+++ Stored data
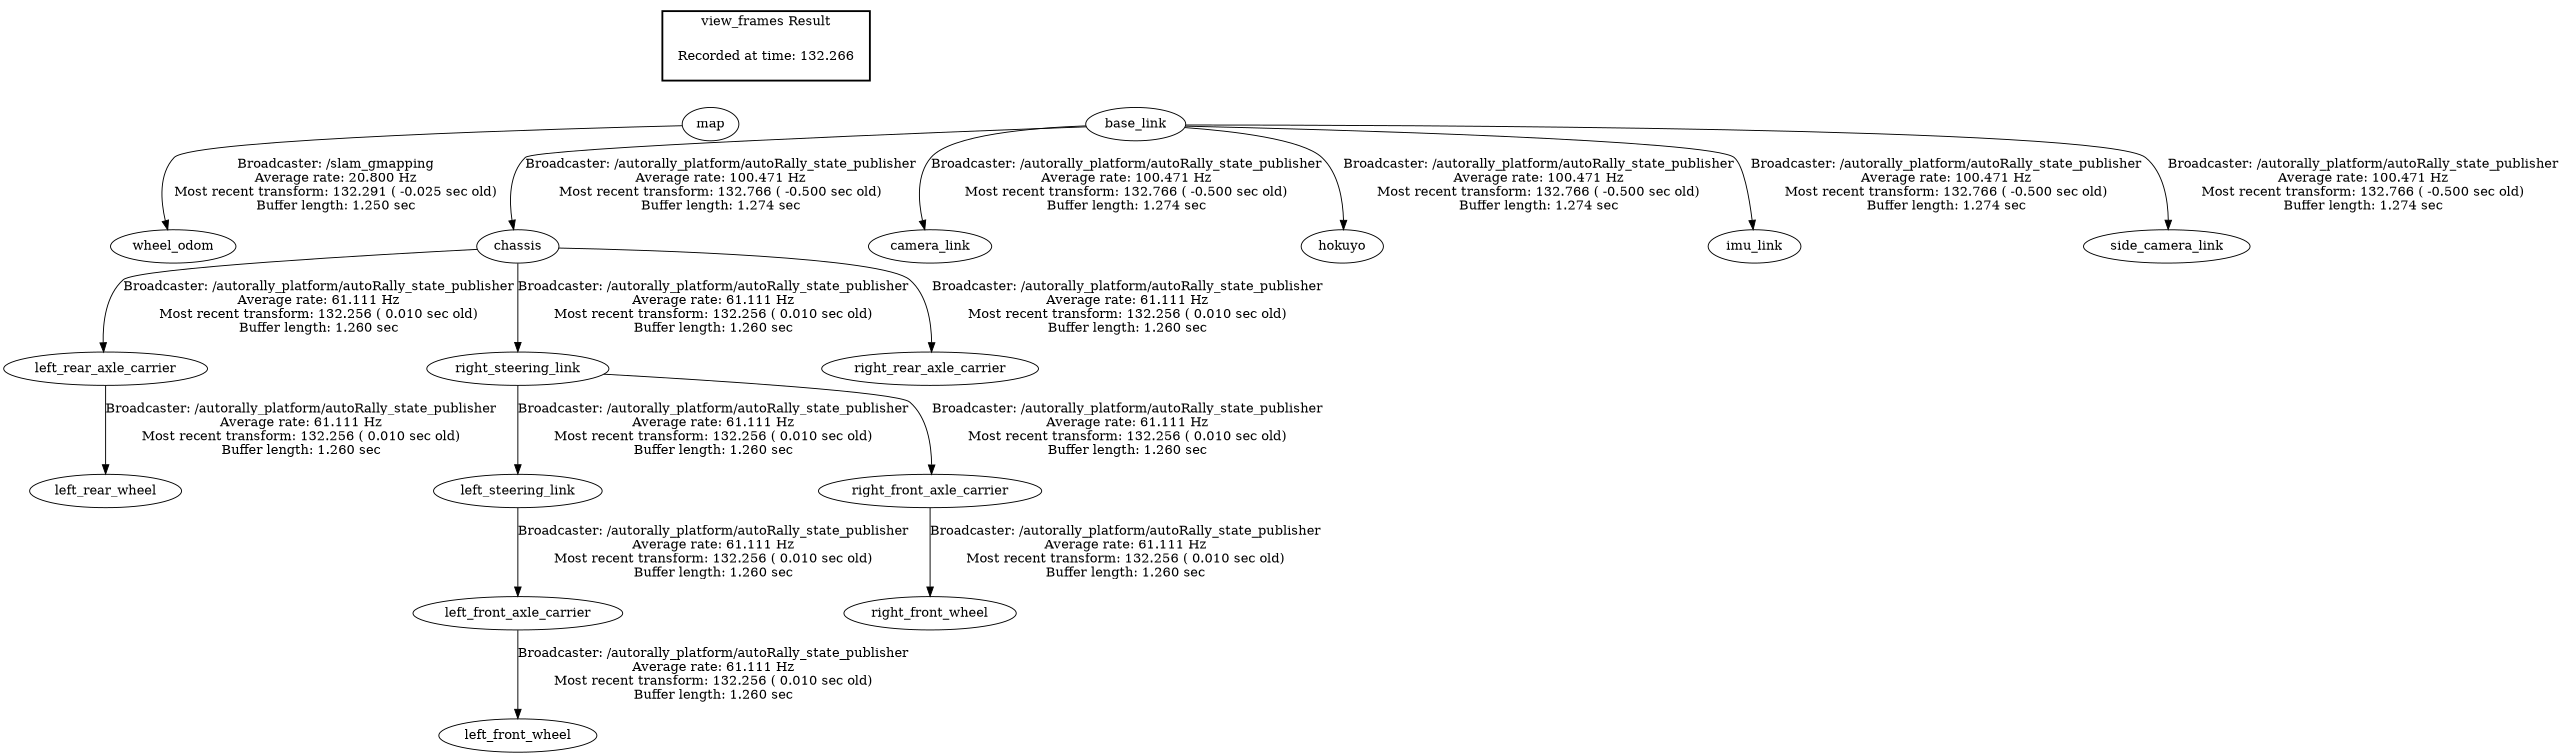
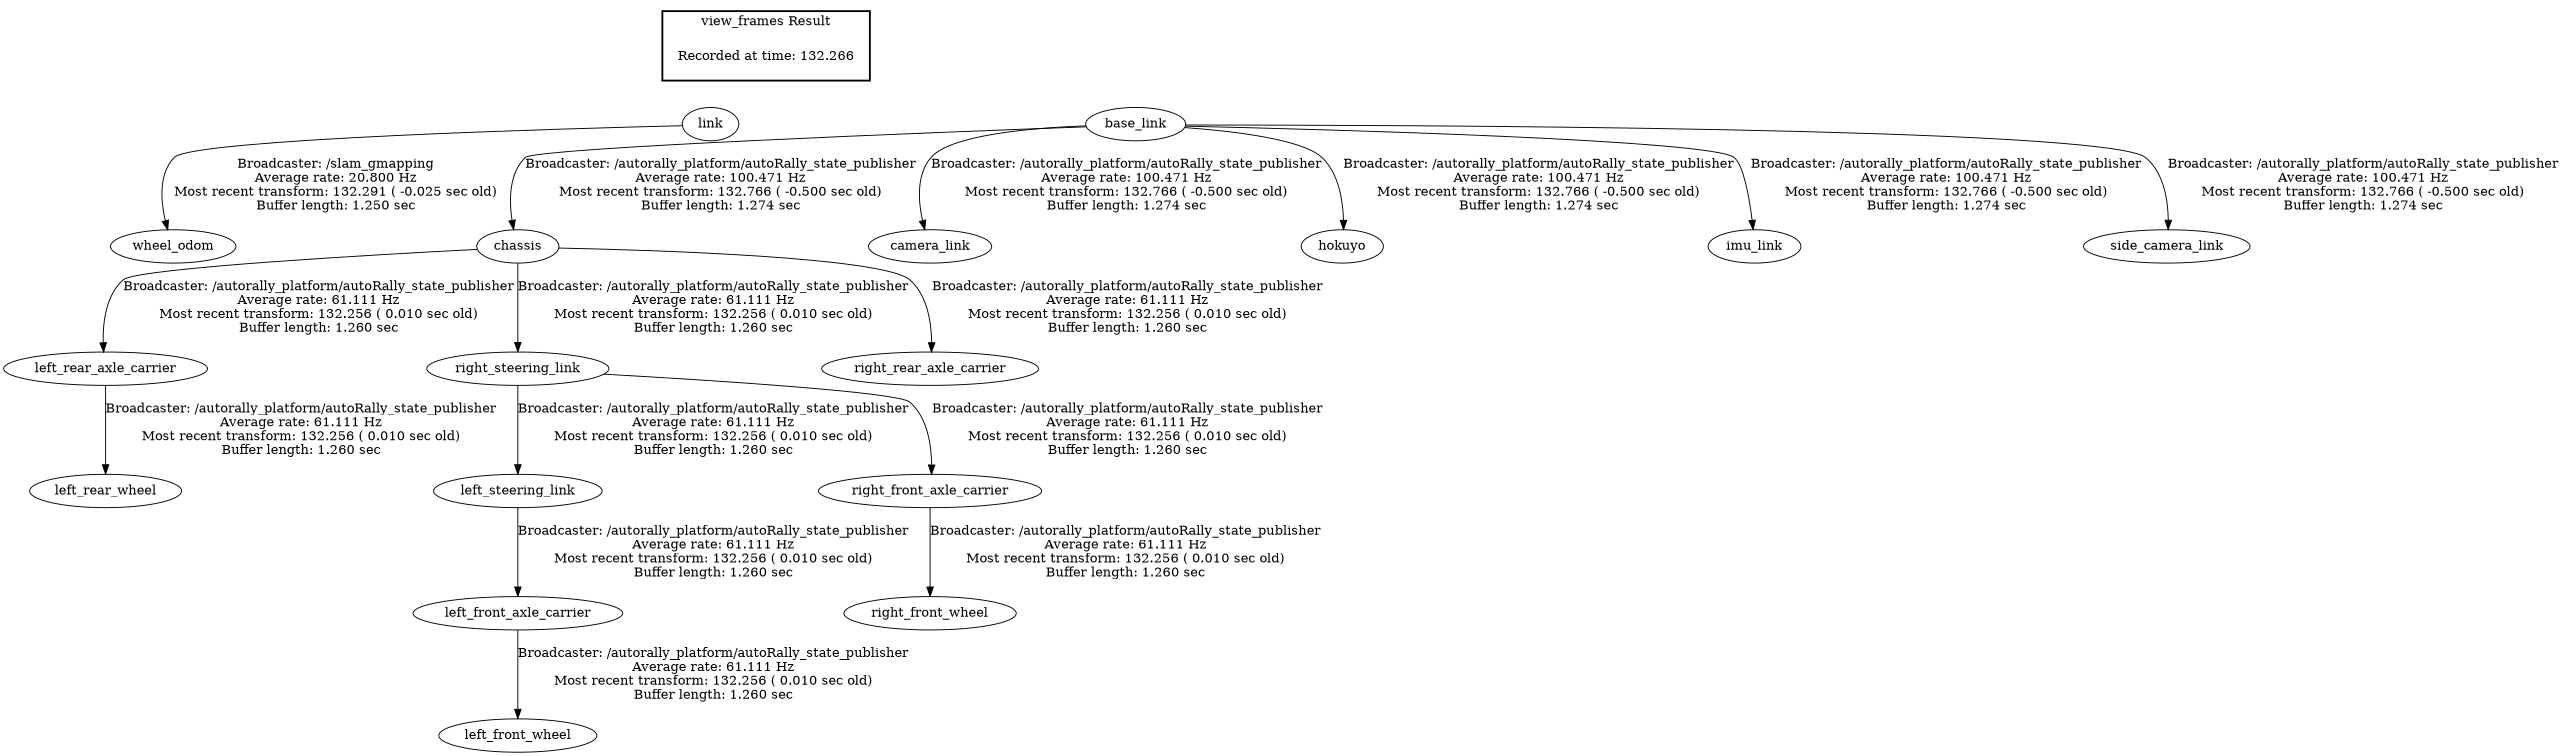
  digraph {
    "Recorded at time: 132.266" [shape=plaintext]
-   map
+   map [label=link]
    base_link
    wheel_odom
    chassis
    camera_link
    hokuyo
    imu_link
    side_camera_link
    left_rear_axle_carrier
    right_steering_link
    right_rear_axle_carrier
    left_steering_link
    left_front_axle_carrier
    left_rear_wheel
    right_front_axle_carrier
    left_front_wheel
    right_front_wheel
    subgraph cluster_1 {
      color=black
      label="view_frames Result"
      style=bold
      "Recorded at time: 132.266"
    }
    "Recorded at time: 132.266" -> map [style=invis]
    "Recorded at time: 132.266" -> base_link [style=invis]
    map -> wheel_odom [label="Broadcaster: /slam_gmapping\nAverage rate: 20.800 Hz\nMost recent transform: 132.291 ( -0.025 sec old)\nBuffer length: 1.250 sec\n"]
    base_link -> chassis [label="Broadcaster: /autorally_platform/autoRally_state_publisher\nAverage rate: 100.471 Hz\nMost recent transform: 132.766 ( -0.500 sec old)\nBuffer length: 1.274 sec\n"]
    base_link -> camera_link [label="Broadcaster: /autorally_platform/autoRally_state_publisher\nAverage rate: 100.471 Hz\nMost recent transform: 132.766 ( -0.500 sec old)\nBuffer length: 1.274 sec\n"]
    base_link -> hokuyo [label="Broadcaster: /autorally_platform/autoRally_state_publisher\nAverage rate: 100.471 Hz\nMost recent transform: 132.766 ( -0.500 sec old)\nBuffer length: 1.274 sec\n"]
    base_link -> imu_link [label="Broadcaster: /autorally_platform/autoRally_state_publisher\nAverage rate: 100.471 Hz\nMost recent transform: 132.766 ( -0.500 sec old)\nBuffer length: 1.274 sec\n"]
    base_link -> side_camera_link [label="Broadcaster: /autorally_platform/autoRally_state_publisher\nAverage rate: 100.471 Hz\nMost recent transform: 132.766 ( -0.500 sec old)\nBuffer length: 1.274 sec\n"]
    chassis -> left_rear_axle_carrier [label="Broadcaster: /autorally_platform/autoRally_state_publisher\nAverage rate: 61.111 Hz\nMost recent transform: 132.256 ( 0.010 sec old)\nBuffer length: 1.260 sec\n"]
    chassis -> right_steering_link [label="Broadcaster: /autorally_platform/autoRally_state_publisher\nAverage rate: 61.111 Hz\nMost recent transform: 132.256 ( 0.010 sec old)\nBuffer length: 1.260 sec\n"]
    chassis -> right_rear_axle_carrier [label="Broadcaster: /autorally_platform/autoRally_state_publisher\nAverage rate: 61.111 Hz\nMost recent transform: 132.256 ( 0.010 sec old)\nBuffer length: 1.260 sec\n"]
    left_rear_axle_carrier -> left_rear_wheel [label="Broadcaster: /autorally_platform/autoRally_state_publisher\nAverage rate: 61.111 Hz\nMost recent transform: 132.256 ( 0.010 sec old)\nBuffer length: 1.260 sec\n"]
    right_steering_link -> left_steering_link [label="Broadcaster: /autorally_platform/autoRally_state_publisher\nAverage rate: 61.111 Hz\nMost recent transform: 132.256 ( 0.010 sec old)\nBuffer length: 1.260 sec\n"]
    right_steering_link -> right_front_axle_carrier [label="Broadcaster: /autorally_platform/autoRally_state_publisher\nAverage rate: 61.111 Hz\nMost recent transform: 132.256 ( 0.010 sec old)\nBuffer length: 1.260 sec\n"]
    left_steering_link -> left_front_axle_carrier [label="Broadcaster: /autorally_platform/autoRally_state_publisher\nAverage rate: 61.111 Hz\nMost recent transform: 132.256 ( 0.010 sec old)\nBuffer length: 1.260 sec\n"]
    left_front_axle_carrier -> left_front_wheel [label="Broadcaster: /autorally_platform/autoRally_state_publisher\nAverage rate: 61.111 Hz\nMost recent transform: 132.256 ( 0.010 sec old)\nBuffer length: 1.260 sec\n"]
    right_front_axle_carrier -> right_front_wheel [label="Broadcaster: /autorally_platform/autoRally_state_publisher\nAverage rate: 61.111 Hz\nMost recent transform: 132.256 ( 0.010 sec old)\nBuffer length: 1.260 sec\n"]
  }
++++++
Retype all of the rows above line for line, keeping every character as it appears. Leave the pictures out of your answer.

**Reply**
  digraph {
    "Recorded at time: 132.266" [shape=plaintext]
-   map
+   map [label=link]
    base_link
    wheel_odom
    chassis
    camera_link
    hokuyo
    imu_link
    side_camera_link
    left_rear_axle_carrier
    right_steering_link
    right_rear_axle_carrier
    left_steering_link
    left_front_axle_carrier
    left_rear_wheel
    right_front_axle_carrier
    left_front_wheel
    right_front_wheel
    subgraph cluster_1 {
      color=black
      label="view_frames Result"
      style=bold
      "Recorded at time: 132.266"
    }
    "Recorded at time: 132.266" -> map [style=invis]
    "Recorded at time: 132.266" -> base_link [style=invis]
    map -> wheel_odom [label="Broadcaster: /slam_gmapping\nAverage rate: 20.800 Hz\nMost recent transform: 132.291 ( -0.025 sec old)\nBuffer length: 1.250 sec\n"]
    base_link -> chassis [label="Broadcaster: /autorally_platform/autoRally_state_publisher\nAverage rate: 100.471 Hz\nMost recent transform: 132.766 ( -0.500 sec old)\nBuffer length: 1.274 sec\n"]
    base_link -> camera_link [label="Broadcaster: /autorally_platform/autoRally_state_publisher\nAverage rate: 100.471 Hz\nMost recent transform: 132.766 ( -0.500 sec old)\nBuffer length: 1.274 sec\n"]
    base_link -> hokuyo [label="Broadcaster: /autorally_platform/autoRally_state_publisher\nAverage rate: 100.471 Hz\nMost recent transform: 132.766 ( -0.500 sec old)\nBuffer length: 1.274 sec\n"]
    base_link -> imu_link [label="Broadcaster: /autorally_platform/autoRally_state_publisher\nAverage rate: 100.471 Hz\nMost recent transform: 132.766 ( -0.500 sec old)\nBuffer length: 1.274 sec\n"]
    base_link -> side_camera_link [label="Broadcaster: /autorally_platform/autoRally_state_publisher\nAverage rate: 100.471 Hz\nMost recent transform: 132.766 ( -0.500 sec old)\nBuffer length: 1.274 sec\n"]
    chassis -> left_rear_axle_carrier [label="Broadcaster: /autorally_platform/autoRally_state_publisher\nAverage rate: 61.111 Hz\nMost recent transform: 132.256 ( 0.010 sec old)\nBuffer length: 1.260 sec\n"]
    chassis -> right_steering_link [label="Broadcaster: /autorally_platform/autoRally_state_publisher\nAverage rate: 61.111 Hz\nMost recent transform: 132.256 ( 0.010 sec old)\nBuffer length: 1.260 sec\n"]
    chassis -> right_rear_axle_carrier [label="Broadcaster: /autorally_platform/autoRally_state_publisher\nAverage rate: 61.111 Hz\nMost recent transform: 132.256 ( 0.010 sec old)\nBuffer length: 1.260 sec\n"]
    left_rear_axle_carrier -> left_rear_wheel [label="Broadcaster: /autorally_platform/autoRally_state_publisher\nAverage rate: 61.111 Hz\nMost recent transform: 132.256 ( 0.010 sec old)\nBuffer length: 1.260 sec\n"]
    right_steering_link -> left_steering_link [label="Broadcaster: /autorally_platform/autoRally_state_publisher\nAverage rate: 61.111 Hz\nMost recent transform: 132.256 ( 0.010 sec old)\nBuffer length: 1.260 sec\n"]
    right_steering_link -> right_front_axle_carrier [label="Broadcaster: /autorally_platform/autoRally_state_publisher\nAverage rate: 61.111 Hz\nMost recent transform: 132.256 ( 0.010 sec old)\nBuffer length: 1.260 sec\n"]
    left_steering_link -> left_front_axle_carrier [label="Broadcaster: /autorally_platform/autoRally_state_publisher\nAverage rate: 61.111 Hz\nMost recent transform: 132.256 ( 0.010 sec old)\nBuffer length: 1.260 sec\n"]
    left_front_axle_carrier -> left_front_wheel [label="Broadcaster: /autorally_platform/autoRally_state_publisher\nAverage rate: 61.111 Hz\nMost recent transform: 132.256 ( 0.010 sec old)\nBuffer length: 1.260 sec\n"]
    right_front_axle_carrier -> right_front_wheel [label="Broadcaster: /autorally_platform/autoRally_state_publisher\nAverage rate: 61.111 Hz\nMost recent transform: 132.256 ( 0.010 sec old)\nBuffer length: 1.260 sec\n"]
  }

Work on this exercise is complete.